Shuck and Jive

Tuesday, June 24, 2008

Making Certain Fewer People Can Join Your Church

The General Assembly Committees will be working into the night finalizing their recommendations for their reports to the plenary which will begin Wednesday afternoon. I am hoping for the defeat of one of the recommendations coming from the Committee on Church Polity.

It is the addition of membership vows. Now we already have conditions for membership in the Book of Order. This addition would require people to respond in a rote way to a specific question by the session. Here is the text:

“2. Membership Vows
“At the time member-candidates present themselves to the session for reception into membership, whether by profession of faith, transfer of letter, or reaffirmation of faith, the following question[s] shall be addressed to the member-candidates for their answer as indicated. Sessions may make the determination, on an individual basis, to exempt certain persons from answering these specific questions due to physical or mental disability. In such a case, appropriate alternative questions and their presentation should be devised, still meeting the requirements of G-5.0101a.
“Who is your Lord and Savior?
“Jesus Christ is my Lord and Savior.

## Extracted records
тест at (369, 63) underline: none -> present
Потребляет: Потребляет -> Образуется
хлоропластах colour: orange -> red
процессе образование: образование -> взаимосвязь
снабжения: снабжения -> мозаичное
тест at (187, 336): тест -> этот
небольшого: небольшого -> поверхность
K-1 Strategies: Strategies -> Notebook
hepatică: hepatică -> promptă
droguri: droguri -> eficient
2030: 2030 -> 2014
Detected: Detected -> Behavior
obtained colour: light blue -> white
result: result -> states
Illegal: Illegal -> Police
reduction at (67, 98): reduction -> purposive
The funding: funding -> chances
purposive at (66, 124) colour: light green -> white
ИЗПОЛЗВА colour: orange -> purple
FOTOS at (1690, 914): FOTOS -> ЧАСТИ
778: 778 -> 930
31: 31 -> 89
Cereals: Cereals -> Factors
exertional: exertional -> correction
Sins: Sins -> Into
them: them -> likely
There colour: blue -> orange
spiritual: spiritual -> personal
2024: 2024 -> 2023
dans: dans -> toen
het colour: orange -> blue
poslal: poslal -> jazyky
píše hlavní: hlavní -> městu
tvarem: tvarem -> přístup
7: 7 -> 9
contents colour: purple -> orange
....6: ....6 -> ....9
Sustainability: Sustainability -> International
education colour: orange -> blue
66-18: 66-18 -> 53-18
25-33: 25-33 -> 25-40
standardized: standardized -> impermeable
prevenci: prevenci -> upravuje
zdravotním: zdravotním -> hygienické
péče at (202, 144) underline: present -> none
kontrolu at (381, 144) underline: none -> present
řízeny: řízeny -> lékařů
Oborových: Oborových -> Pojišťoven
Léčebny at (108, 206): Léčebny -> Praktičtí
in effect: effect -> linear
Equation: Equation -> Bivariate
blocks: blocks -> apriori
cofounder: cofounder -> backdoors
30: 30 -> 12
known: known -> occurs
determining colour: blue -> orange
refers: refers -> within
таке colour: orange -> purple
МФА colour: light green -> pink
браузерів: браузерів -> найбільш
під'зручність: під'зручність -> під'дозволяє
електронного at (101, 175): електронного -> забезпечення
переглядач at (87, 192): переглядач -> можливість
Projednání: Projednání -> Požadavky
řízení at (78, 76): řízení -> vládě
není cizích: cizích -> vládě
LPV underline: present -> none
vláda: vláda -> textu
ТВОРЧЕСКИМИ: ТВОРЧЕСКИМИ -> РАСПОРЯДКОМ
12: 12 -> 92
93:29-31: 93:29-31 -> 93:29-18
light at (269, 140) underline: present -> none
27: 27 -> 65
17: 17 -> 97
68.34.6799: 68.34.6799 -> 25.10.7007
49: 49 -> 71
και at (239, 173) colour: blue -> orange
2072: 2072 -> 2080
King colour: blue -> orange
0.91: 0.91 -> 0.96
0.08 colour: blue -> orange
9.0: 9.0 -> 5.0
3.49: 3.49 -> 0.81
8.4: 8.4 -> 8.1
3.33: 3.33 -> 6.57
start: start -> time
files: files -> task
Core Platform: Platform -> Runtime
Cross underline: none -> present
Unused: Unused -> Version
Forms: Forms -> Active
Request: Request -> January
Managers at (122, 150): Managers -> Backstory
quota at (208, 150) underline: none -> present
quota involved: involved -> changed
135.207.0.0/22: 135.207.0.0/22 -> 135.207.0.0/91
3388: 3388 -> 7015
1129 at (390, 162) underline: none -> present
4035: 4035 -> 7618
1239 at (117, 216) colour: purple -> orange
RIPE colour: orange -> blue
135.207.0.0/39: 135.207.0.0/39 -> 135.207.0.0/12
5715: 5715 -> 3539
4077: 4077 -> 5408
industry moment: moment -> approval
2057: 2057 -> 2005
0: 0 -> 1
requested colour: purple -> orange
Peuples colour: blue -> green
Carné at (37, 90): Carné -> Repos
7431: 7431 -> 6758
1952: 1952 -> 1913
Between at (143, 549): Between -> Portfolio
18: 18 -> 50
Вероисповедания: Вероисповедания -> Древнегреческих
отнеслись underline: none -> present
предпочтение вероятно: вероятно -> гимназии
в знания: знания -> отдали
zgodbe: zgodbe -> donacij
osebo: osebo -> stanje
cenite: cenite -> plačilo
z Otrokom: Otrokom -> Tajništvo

## Exercise requirements
1 – Sum up the post on membership vows in two sentences.
2 – Say whether each statement agrees with the post on membership vows. Answer yes or no, and quote the words from the post that decide it.
(a) The question would be put only to people joining by profession of faith.
(b) The Book of Order has no conditions for membership at present.
(c) Sessions could excuse certain people from the specific questions because of physical or mental disability.
3 – Continue the post on membership vows, starting right after its last line.

## Per-task outputs
1 – The writer hopes the plenary will defeat the Committee on Church Polity's recommendation to add membership vows, even though the Book of Order already sets conditions for membership. The proposed text would have the session ask member-candidates, "Who is your Lord and Savior?", though sessions could exempt some people because of physical or mental disability.

2 –
(a) No: "whether by profession of faith, transfer of letter, or reaffirmation of faith"
(b) No: "Now we already have conditions for membership in the Book of Order."
(c) Yes: "Sessions may make the determination, on an individual basis, to exempt certain persons from answering these specific questions due to physical or mental disability."

3 –
[Other questions are recommended and may be used, such as:]
“Trusting in the gracious mercy of God, do you turn from the ways of sin and renounce evil and its power in the world?
“I do, by God’s grace.
Will you be Christ’s faithful disciple, obeying his Word and showing his love?
I will, with God’s help.
“Will you be a faithful member of this congregation, share in its worship and ministry through your prayers and gifts, your study and service, and so fulfill your calling to be a disciple of Jesus Christ?
“I will, with God’s help.”

Following this ritual the candidates may then spin twice, click their heels three times, and curtsy.

In addition to treating adults like five year olds, this little exercise has a subtext. Every overture that comes to the General Assembly has a story. This one comes from Mission Presbytery where this overture originated.

Mission Presbytery is the home of Saint Andrews Presbyterian Church. This is a progressive congregation that strongly advocates for social justice and encourages freedom of thought. It doesn't treat adults like children.

They welcomed into membership journalism professor at the University of Texas, Robert Jensen. Take time to read his saga, Finding My Way Back to Church and Getting Kicked Out: What It Means to be a Christian Today. Do take time to read this insightful statement. You may be moved by his candor and his faith and disturbed by what happened to him and the congregation as I was.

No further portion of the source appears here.